A healthy website is an optimized website. Optimization is not just about top search engine results, it takes into consideration a website’s overall performance. An optimized website gives users a positive experience and gets you better search engine placement. One way to optimize your website is to make sure your website is ADA compliant. What does this mean? Let’s dive in.
Here’s a History Lesson
Likely you are familiar with the American with Disabilities Act (ADA), a law enacted in 1990 that guarantees that people with disabilities have the same opportunities as everyone else to participate in the mainstream of American life.
Consequently, in 1990, Tim Berners-Lee, the inventor of the Internet, was writing the first HTML source code. The world wide web was in infancy.
As the web evolved, only government or public use websites were required to be what is called “Section 508 compliant,” in accordance with the Rehabilitation Act of 1973,amended in 1978, federal agencies were required to make their electronic and information technology (EIT) accessible to people with disabilities — mainly the vision or hearing impaired.
From Facebook and Instagram, to online banking and online grocery shopping — the web is an integral part of our day-to-day lives. Because of that, a ruling was passed requiring website accessibility through ADA Title III stating that public accommodations comply with ADA standards. The expectations of websites to be usable by those with disabilities are no longer just a requirement of .govs and .orgs. Every website should be accessible by all.
What Makes a Website Compliant?
In 2008, the World Wide Web Consortium created the Web Content Accessibility Guidelines (WCAG) which provides the four guiding principles of accessible websites: perceivable, operable, understandable and robust. These are basically principles of good user experience design. In other words, things that make your website better anyway.
Here’s the quick breakdown of the four principals:
Perceivable- Make sure your alt tags are populated.
- Caption audio and video content.
- Use a CAPTCHA with an audio option.
- Use color contrast to separate foreground from background.
Operable- Make the website functional from a keyboard. A good example of this is if there is a click and drag feature on your website, be sure that there is a way this can be done with arrow keys.
- Provide users enough time to read and use content. If you have carousels and sliders, be sure that appropriate time is given to read the words before transitions.
- Do not design content in a way that is known to cause seizures. Watch those animated gifs.
- Make sure your users know how to get around your website with easy navigation, visual cues and breadcrumb navigation.
- Keep your content at a simple and conversational at lower secondary reading level (think 9th-11th grade). Avoid complex jargon or undefined acronyms.
- Have your website work in expected ways, drawing on interactions that are already familiar to the user.
- Make it easy to avoid mistakes or correct them.
-Make sure your website is compatible with current and future assistive technologies. Good code is key here.

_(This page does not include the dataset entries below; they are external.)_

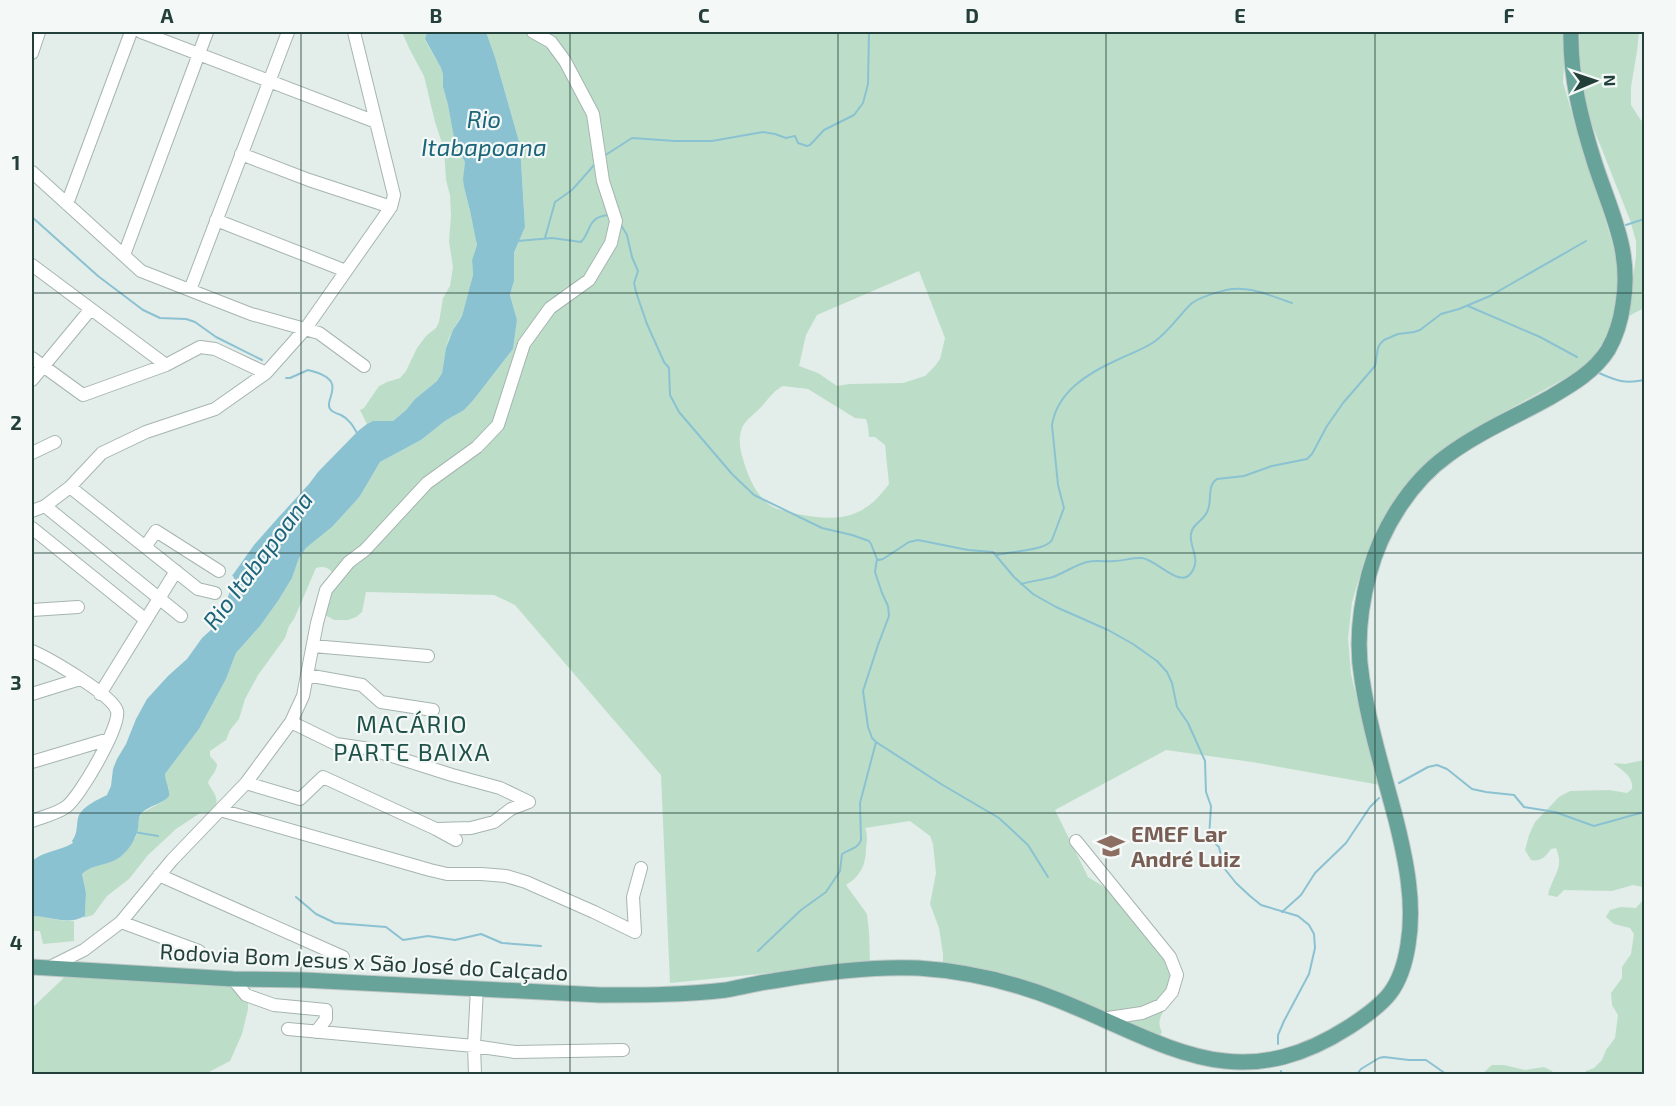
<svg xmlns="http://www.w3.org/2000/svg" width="1676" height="1106" viewBox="0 0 1676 1106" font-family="'Exo 2',sans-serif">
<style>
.green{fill:#bcdec8;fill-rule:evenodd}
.water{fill:#8bc2d2}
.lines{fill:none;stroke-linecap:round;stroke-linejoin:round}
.stream{stroke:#8bc2d2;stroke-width:2}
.minor-casing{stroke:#a6b5b1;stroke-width:14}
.major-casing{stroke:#c1c9c8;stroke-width:17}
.minor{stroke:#fff;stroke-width:12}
.major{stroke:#67a398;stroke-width:15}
.grid{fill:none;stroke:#233f39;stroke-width:1.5;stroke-opacity:0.55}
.labels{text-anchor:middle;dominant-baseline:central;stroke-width:4.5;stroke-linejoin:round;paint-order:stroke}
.education-label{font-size:22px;font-weight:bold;fill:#785e54;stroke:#f4f9f7;text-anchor:start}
.street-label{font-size:22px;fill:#233f39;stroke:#f4f9f7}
.water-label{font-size:24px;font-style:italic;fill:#1c657b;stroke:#f4f9f7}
.neighbourhood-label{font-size:24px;letter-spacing:1.5px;fill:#1e5148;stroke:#f4f9f7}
.neatline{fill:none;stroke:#233f39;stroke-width:2}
.grid-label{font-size:20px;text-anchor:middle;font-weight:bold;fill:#233f39}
</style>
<rect width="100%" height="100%" fill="#e3ede9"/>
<path class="green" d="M402,32h25l-2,8 16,28 2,7v12l5,18 7,39 10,18 -1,25 12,49 1,9 -5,15 1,15 -11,41 -4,5 -9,17 -3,10 -4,25 -5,8 -22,18 -9,11 -13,11h-20l-6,3 -7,-14 4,-2 15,-22 8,-4 13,-4 6,-7 11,-23 9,-12 10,-8 3,-6 4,-24 7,-12 3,-19 -4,-26 2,-26 -1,-20 -4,-15 -2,-31 -9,-27 -11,-46 -15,-28z
M486,32h1080l-3,50 23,81 15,42 19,64 -4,43 -12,28 -11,18 -18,15 -107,59 -32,24 -60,81 -10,18 -14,47 -4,37 3,35 15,64 14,47 -128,-23 -86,-12 -111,60 33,67 29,18 54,65v27l-6,3 -3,7 4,11c-6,7 -9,16 -4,24l-3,5 -216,-73v-10l-4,-26 -9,-24 6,-31 -3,-29 -3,-8 -20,-15 -45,7c3,7 2,13 1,20 0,16 -5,28 -20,37l21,29 2,18 1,31 -200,20 -9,-208 -146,-170 -21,-10 -128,-3 -4,20 -6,5 -8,3h-14l-14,-8 16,-34c-5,-9 -10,-13 -20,-10l-22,51 -5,7 -4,12 -27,37 -13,24 -6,20 -9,11 -4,10 -16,11v5l7,8c0,8 -7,12 -9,19 8,14 14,18 1,30h-9l-24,16 -28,26 -19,24 -22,17 -14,19 -10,3 2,-2 1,-23 -4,-19 5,-5 11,-4 9,-2 14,-8 15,-18 3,-18 3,-6 20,-11 7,-13 -4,-7v-8l34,-45 27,-50 10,-26 24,-27 18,-25 14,-23 7,-20 7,-10 26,-21 22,-24 6,-7 20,-34 41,-22 24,-19 9,-5 21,-18 38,-49 4,-29 -7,-25 4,-14v-27l11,-28 -5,-81 -25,-88zM919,271l26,67 -5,21 -5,7 -10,10 -22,7 -54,1 -12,2 -19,-13 -19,-7 7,-31 11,-20zM783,386l25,3 47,29 11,1 2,7 1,11h6l10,8 4,39c-26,36 -51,38 -92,30 -11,-3 -22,-4 -30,-11 -12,-10 -20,-29 -24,-44 -3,-10 -5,-20 -1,-31 4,-9 12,-13 18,-20 8,-8 13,-17 23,-22z
M1580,32h59l-2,19 -6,36v18l9,14 4,4v185l-17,9 9,-60v-16l-6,-21 -39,-98 -13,-46z
M1644,760v129l-1,-2 -10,-2 -21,6 -48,-1 -7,7 -9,-2c4,-19 17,-26 8,-47l-5,1c-5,7 -10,13 -20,11l-6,-10 4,-15 6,-13 24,-25 11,-6 39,-1 18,3 5,-4c2,-12 -10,-19 -19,-26l12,1z
M1644,894v73l-2,10 2,7v90h-61l3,-3 8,-3 8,-8 4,-10 9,-12 3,-23 -6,-10 -1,-12 11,-15v-11l9,-13 3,-20 -4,-6 -16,-4 -8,-7 4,-7 11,-3 15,1 6,-7z
M32,916c14,0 27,6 42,5v20l-31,3 -3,-13h-8z
M70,972l115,5 63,12v20l-6,25 -12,27 -25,13h-167l-2,-2 -4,1v-65z
M1492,1065h12l21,5 19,-3 8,4 2,3h-72z"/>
<path class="water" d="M427,32h59l9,25 25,88 5,82 -11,26v28l-4,14 7,25 -4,29 -38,49 -11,12 -19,11 -24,19 -41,22 -20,34 -6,7 -22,24 -26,21 -7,10 -7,20 -14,23 -18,25 -24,27 -10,26 -27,50 -34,45c0,8 5,14 4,22 -7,9 -21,9 -28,18 -3,4 -2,9 -3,14 -2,12 -11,25 -21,31 -12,7 -25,5 -35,15l4,19 -1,23c-18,10 -34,0 -53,0v-55c12,-10 28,-10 41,-18l-1,-2c6,-8 4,-14 6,-23 3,-11 19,-18 29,-23l4,-9 2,-17 4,-10 9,-15 10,-25 11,-20 21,-23 19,-17 15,-21 21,-19 5,-12v-10l6,-20 -2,-1 22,-31 23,-26 32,-35 9,-12 40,-41 9,-7 6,-3h20l13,-11 9,-11 22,-18 5,-8 4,-25 7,-18 9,-14 8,-30 3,-11 -1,-15 5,-15 -7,-34 -6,-24 -1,-8 2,-17 -10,-18 -7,-39 -5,-18v-12l-2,-7 -16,-29z"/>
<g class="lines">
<path class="stream" d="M604,156l28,-18 43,3h37l51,-9 12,2 11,4 9,-2 3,7 9,3 3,-1 14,-15 30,-15 9,-12 5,-19 1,-52
M32,217l66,59 45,34 17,8 26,1 9,3 21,15 46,23
M621,225l6,10 5,22 6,14 -4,12 2,9 11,32 17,38 5,6 1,27 9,17 53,62 22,21 68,33 30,7 17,6 2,3 6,15 -2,13 7,21 6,13 1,10 -11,29 -15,46 5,36 4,11 4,4 65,42 58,34 29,27 20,32
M1626,225l18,-6
M545,238l10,-36 17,-12 23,-26
M518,241l34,-3 29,4c10,-10 6,-25 27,-27
M1468,306l72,31 37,20
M1599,373c18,8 26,11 45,7
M286,378h4l18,-8c46,11 11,31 24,41 3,2 6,3 9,4 8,4 12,11 16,18
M997,555c14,-4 48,-4 55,-15l12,-32 -6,-23 -6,-60c5,-33 36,-52 65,-65 12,-6 25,-10 37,-18 15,-10 25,-27 38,-39 10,-7 23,-10 34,-13 24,-5 44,6 66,13
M877,559l2,1 4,-1 26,-17 9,-2 50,10 25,2 21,25 19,17 23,13 52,23 25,14 24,17 10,11 5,11 5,24 11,16 17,38 1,31 5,14 -2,32 10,9 5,21 12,15 14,13 11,9 37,11 11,9 5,9 1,14 -6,26 -25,47 -6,14v9
M1021,584c10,-3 21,-4 32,-7 11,-4 22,-12 34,-15 9,-2 18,0 27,-1 10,0 19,-4 28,-3 16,2 40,34 51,12 7,-12 -4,-24 -2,-36 1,-10 12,-13 16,-22 6,-11 -1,-26 10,-33l27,-3 28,-10 35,-7 5,-5 15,-28 16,-23 32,-37 3,-18 2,-4 4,-4 14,-6 16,-2 6,-2 21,-16 18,-5 31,-13 96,-55
M1399,783l29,-16 9,-2 10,4 25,20 14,3 28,3 10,12 31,5 39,14 50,-14
M134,832l24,4
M296,897l20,17 19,9 51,4 17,13 25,-4 27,4 26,-6 21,9 39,3
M1282,912l19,-17 14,-22 31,-30 24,-36 9,-9
M758,951l43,-41 25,-18 14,-21 2,-17c7,-5 16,-5 19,-14l-1,-37 16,-61
M1281,1071v3
M1357,1074l4,-5 18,-11 5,-1 25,3h17l20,14"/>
<defs>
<path id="minor" d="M141,32l235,90
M32,53l7,-21
M241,154l68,26 82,27
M32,172l109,99 110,43 68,19 45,33
M67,204l64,-172
M216,220l130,51
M124,255l83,-223
M32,265l134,100
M190,290l98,-258
M32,358l51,37 83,-30 34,-18 15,2 51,24
M32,380l58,-70
M32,453l23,-11
M70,487l128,102 17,4
M45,506l136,110
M32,511l13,-5 25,-19 32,-34 44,-21 69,-23 51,-36 40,-45 85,-121 3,-12 -40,-163
M32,528l114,92
M145,547l11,-16 63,40
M32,610l46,-3
M313,646l115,10
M32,651c16,7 81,44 85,60 4,15 -38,87 -51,96 -10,7 -24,10 -34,14
M307,675l55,10 19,17 52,8
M32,694l48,-15
M100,694l76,-123
M291,722l45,22 34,5 82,26 48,13 29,14
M32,762l77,-23
M246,783l54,16 23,-22 113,52 20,11
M220,810l210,60 17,4h34l25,2 20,6 68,30 41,20 -2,-35 8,-29
M437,829l34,-1 23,-6 17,-13 18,-7
M1076,841l94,116 7,18 -5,17 -11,13 -19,8 -41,6
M159,875l184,82
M121,922l78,29
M48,968l36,-18 37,-28 51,-62 74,-77 45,-61 12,-26 14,-73 9,-33 23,-28 16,-12 62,-67 50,-36 21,-22 26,-81 26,-36 39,-28 22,-37 5,-22 -13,-40 -10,-67 -28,-53 -14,-19 -18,-10
M233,979l13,16 28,10 52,5v9l-10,13
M288,1029l186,17 41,6 108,-2
M475,1074l-1,-28 3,-58"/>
<path id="major" d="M32,967l201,12 71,1 296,15c42,0 84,0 126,-5 16,-3 31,-7 47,-9 48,-8 97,-15 145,-13 48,3 95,14 140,32 108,43 177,100 291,27 37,-24 52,-38 59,-82 7,-42 -2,-85 -12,-125 -12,-46 -27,-94 -34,-141 -6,-34 -2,-71 7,-105 12,-45 41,-92 79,-119 31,-23 67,-38 101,-57 22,-13 45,-26 59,-48 8,-14 13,-31 15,-46 9,-53 -12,-91 -28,-140 -14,-44 -25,-87 -24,-132"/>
</defs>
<use href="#minor" class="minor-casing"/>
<use href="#major" class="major-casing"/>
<use href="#minor" class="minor"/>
<use href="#major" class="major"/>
</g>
<path class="grid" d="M301,32v1042M570,32v1042M838,32v1042M1106,32v1042M1375,32v1042M32,293h1612M32,553h1612M32,813h1612"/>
<defs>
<symbol id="school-bare" viewBox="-9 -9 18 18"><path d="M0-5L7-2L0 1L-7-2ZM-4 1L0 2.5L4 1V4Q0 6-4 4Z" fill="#8d6e63" stroke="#f4f9f7" stroke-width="2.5" paint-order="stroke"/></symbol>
</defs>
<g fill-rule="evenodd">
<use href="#school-bare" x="1092" y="827" width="38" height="38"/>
</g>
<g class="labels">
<g class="education-label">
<text x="1131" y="833">EMEF Lar<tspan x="1131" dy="25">André Luiz</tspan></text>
</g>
<g class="street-label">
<text transform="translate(364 961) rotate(3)">Rodovia Bom Jesus x São José do Calçado</text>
</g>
<g class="water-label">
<text x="484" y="118">Rio<tspan x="484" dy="28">Itabapoana</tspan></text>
<text transform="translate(257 560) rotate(-53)">Rio Itabapoana</text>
</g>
<g class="neighbourhood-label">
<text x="412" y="723">MACÁRIO<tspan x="412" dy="28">PARTE BAIXA</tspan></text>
</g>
</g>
<rect width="1676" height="1106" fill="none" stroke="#f4f9f7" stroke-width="66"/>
<g transform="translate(1595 81) rotate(88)" stroke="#f4f9f7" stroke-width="4.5" paint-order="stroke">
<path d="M0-4.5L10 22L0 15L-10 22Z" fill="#233f39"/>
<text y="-9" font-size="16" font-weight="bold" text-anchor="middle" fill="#233f39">N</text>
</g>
<rect x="33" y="33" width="1610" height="1040" class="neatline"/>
<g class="grid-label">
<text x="167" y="23">A</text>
<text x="436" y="23">B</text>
<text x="704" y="23">C</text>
<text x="972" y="23">D</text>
<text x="1240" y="23">E</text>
<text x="1509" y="23">F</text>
<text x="16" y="170">1</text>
<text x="16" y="430">2</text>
<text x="16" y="690">3</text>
<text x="16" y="950">4</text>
</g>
</svg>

How Accessibility is Measured
There are three levels of compliance: A, AA, AAA with A being the most basic. As of January 2018, websites are expected to be at least level A compliant.
For government organizations and public use websites, the highest level of compliance (AAA) is necessary, but, for business websites, reaching the AA level is ideal for accessibility and optimization. A is okay but we recommend aiming higher.
What if Your Website Isn’t Compliant?
As of January 2018, all websites are expected to be level A compliant or you could get hit with a lawsuit by the Department of Justice (DOJ). Major brands have gotten called out by the DOJ for non-compliance.
You may also lose rank in the SEO game or find it harder to gain rankings without having an ADA compliant website. And having a compliant website creates a better experience for every user.
How Do I Make My Website ADA Compliant?
There are free tools available to help you determine if your website is compliant. If there are lots of errors, you can work to make sure changes are implemented to bring your website up to par which could be something as simple as populating alt tags or adjusting color contrast on buttons.
Depending on the tool, the results may be difficult to interpret, so it may be useful to turn to your web developer to help you make sense of results and implement improvements to get you to an optimized level.